Feature Specification: Observability with LGTM on Compose

Feature Branch: 007-observability-lgtm-compose
Created: 2026-04-05
Status: Implemented
Input: Transition delta from 006-messaging-nats-replacement

User Stories​

  • As a developer, I want to run TraderX plus observability locally and inspect system behavior without changing app code paths.
  • As a maintainer, I want dashboards, logs, and probes provisioned automatically so every generated runtime has the same observability baseline.
  • As a platform engineer, I want this to remain a non-functional state with no API/contract drift from state 006.

Functional Requirements​

  • FR-01101: End-to-end functional behavior from state 006 (trade submit, processing, realtime updates, blotters) remains unchanged.
  • FR-01102: No new business API endpoints are introduced by this state.
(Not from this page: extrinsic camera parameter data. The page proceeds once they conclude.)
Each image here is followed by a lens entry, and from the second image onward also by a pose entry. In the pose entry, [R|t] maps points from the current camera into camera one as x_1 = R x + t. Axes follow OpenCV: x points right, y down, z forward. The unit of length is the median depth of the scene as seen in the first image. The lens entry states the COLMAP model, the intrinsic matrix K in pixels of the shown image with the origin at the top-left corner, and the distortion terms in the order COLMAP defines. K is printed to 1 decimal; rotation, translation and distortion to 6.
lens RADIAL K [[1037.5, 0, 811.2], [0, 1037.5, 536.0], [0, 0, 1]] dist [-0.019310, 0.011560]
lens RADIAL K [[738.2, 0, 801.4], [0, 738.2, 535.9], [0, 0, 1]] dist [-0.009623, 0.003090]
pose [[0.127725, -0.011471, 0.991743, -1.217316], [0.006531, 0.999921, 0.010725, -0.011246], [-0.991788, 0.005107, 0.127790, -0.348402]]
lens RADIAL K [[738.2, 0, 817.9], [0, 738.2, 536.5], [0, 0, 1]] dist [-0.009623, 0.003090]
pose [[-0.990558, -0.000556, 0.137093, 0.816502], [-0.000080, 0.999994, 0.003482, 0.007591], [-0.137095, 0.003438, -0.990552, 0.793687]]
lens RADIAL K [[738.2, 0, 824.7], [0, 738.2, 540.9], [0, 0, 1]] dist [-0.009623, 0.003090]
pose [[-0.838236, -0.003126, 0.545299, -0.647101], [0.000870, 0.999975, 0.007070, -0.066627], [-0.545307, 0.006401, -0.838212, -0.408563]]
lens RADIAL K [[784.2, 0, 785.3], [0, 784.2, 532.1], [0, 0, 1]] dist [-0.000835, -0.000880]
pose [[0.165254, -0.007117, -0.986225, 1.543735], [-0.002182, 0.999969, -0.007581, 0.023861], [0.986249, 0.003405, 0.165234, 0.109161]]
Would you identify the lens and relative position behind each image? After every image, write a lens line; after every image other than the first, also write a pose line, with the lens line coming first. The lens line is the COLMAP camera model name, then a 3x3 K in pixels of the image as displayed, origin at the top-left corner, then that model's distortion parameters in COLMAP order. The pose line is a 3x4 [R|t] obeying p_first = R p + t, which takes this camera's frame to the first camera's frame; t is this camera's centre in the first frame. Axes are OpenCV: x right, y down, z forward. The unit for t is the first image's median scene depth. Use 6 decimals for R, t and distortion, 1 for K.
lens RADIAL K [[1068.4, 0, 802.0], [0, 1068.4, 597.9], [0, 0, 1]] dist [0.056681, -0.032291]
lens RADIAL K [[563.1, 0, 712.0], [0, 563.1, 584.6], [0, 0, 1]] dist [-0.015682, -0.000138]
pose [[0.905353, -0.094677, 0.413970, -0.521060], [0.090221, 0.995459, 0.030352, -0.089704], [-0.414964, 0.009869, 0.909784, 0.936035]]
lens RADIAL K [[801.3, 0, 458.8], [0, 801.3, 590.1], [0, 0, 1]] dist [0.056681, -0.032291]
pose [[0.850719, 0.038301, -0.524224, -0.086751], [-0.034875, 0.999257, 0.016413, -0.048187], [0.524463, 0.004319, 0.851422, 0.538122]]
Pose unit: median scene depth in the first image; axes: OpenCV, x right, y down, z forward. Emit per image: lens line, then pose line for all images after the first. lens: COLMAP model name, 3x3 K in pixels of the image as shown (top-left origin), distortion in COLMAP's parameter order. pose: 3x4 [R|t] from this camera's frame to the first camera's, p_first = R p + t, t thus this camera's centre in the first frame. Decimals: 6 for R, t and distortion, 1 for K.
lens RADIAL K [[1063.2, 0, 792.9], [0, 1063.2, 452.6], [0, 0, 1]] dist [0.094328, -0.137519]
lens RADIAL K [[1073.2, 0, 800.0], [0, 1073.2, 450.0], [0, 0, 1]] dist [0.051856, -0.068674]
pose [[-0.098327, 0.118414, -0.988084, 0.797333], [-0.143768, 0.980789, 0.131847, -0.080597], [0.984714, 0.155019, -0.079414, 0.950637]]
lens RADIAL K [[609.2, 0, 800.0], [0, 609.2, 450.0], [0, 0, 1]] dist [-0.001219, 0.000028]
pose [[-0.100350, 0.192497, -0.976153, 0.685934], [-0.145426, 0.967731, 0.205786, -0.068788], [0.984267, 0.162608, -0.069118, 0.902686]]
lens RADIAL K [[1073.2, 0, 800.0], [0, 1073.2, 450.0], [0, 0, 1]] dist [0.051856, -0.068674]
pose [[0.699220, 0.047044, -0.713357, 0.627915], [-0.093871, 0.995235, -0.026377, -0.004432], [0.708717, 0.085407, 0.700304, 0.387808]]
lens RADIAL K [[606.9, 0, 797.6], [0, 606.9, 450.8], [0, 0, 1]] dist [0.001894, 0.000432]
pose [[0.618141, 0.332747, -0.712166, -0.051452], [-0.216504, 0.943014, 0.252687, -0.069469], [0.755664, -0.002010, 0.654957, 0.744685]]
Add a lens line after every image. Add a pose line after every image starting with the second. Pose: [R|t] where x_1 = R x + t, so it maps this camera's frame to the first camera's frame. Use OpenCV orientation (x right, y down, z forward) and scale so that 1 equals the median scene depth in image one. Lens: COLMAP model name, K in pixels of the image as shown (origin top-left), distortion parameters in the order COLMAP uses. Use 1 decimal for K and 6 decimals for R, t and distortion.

Non-Functional Requirements​

  • NFR-01101: Compose runtime includes Grafana, Prometheus, Loki, Tempo, Promtail, OpenTelemetry Collector, and Blackbox Exporter.
  • NFR-01102: Grafana starts with pre-provisioned datasources and dashboards from checked-in files.
  • NFR-01103: Prometheus continuously probes key TraderX endpoints and exposes availability/latency metrics.
  • NFR-01104: Container logs are collected into Loki and queryable from Grafana.
  • NFR-01105: Observability stack availability endpoints are healthy before state startup is considered complete.
  • NFR-01106: Every service in this state that exposes Prometheus-compatible metrics MUST be scraped by Prometheus and represented in at least one provisioned Grafana dashboard.
  • NFR-01107: Smoke tests MUST validate non-empty Loki-backed dashboard content (runtime and service-filtered log queries), not only dashboard provisioning.
  • NFR-01108: As convergence level C1, generated state branches MUST include .github/workflows/build-and-publish.yml for container image publication.
  • NFR-01109: C1 image publication namespace MUST use ghcr.io/finos/traderx-c1/<component> with immutable commit-SHA tags plus latest.
  • NFR-01110: A generated GHCR run bundle (manifest/config README) MUST be available so this state can run from published images without local source builds.

Success Criteria​

  • SC-01101: ./scripts/start-state-007-observability-lgtm-compose-generated.sh brings up app + observability stack successfully, and --skip-build supports restart without image rebuild.
  • SC-01102: ./scripts/test-state-007-observability-lgtm-compose.sh validates observability endpoints, dashboard provisioning, and baseline functional flow.
  • SC-01104: Smoke checks fail if Grafana dashboards are present but Loki-backed panels have no ingesting log content.
  • SC-01103: http://localhost:3001 shows provisioned TraderX dashboard(s) and connected datasources.
  • SC-01105: Generated branch artifacts include build/publish workflow and C1 GHCR run-bundle assets.